→ **What the exercise asks**:
A verbatim copy of each record is required.

Extracted page text data:

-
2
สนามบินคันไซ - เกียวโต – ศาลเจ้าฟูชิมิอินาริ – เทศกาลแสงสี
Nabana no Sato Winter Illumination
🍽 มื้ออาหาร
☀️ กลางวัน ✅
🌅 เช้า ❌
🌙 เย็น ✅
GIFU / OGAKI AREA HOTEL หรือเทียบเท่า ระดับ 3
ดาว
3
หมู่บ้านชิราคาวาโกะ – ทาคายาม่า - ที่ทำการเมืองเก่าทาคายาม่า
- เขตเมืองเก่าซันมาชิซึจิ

→ **Your response**:
-
2
สนามบินคันไซ - เกียวโต – ศาลเจ้าฟูชิมิอินาริ – เทศกาลแสงสี
Nabana no Sato Winter Illumination
🍽 มื้ออาหาร
☀️ กลางวัน ✅
🌅 เช้า ❌
🌙 เย็น ✅
GIFU / OGAKI AREA HOTEL หรือเทียบเท่า ระดับ 3
ดาว
3
หมู่บ้านชิราคาวาโกะ – ทาคายาม่า - ที่ทำการเมืองเก่าทาคายาม่า
- เขตเมืองเก่าซันมาชิซึจิ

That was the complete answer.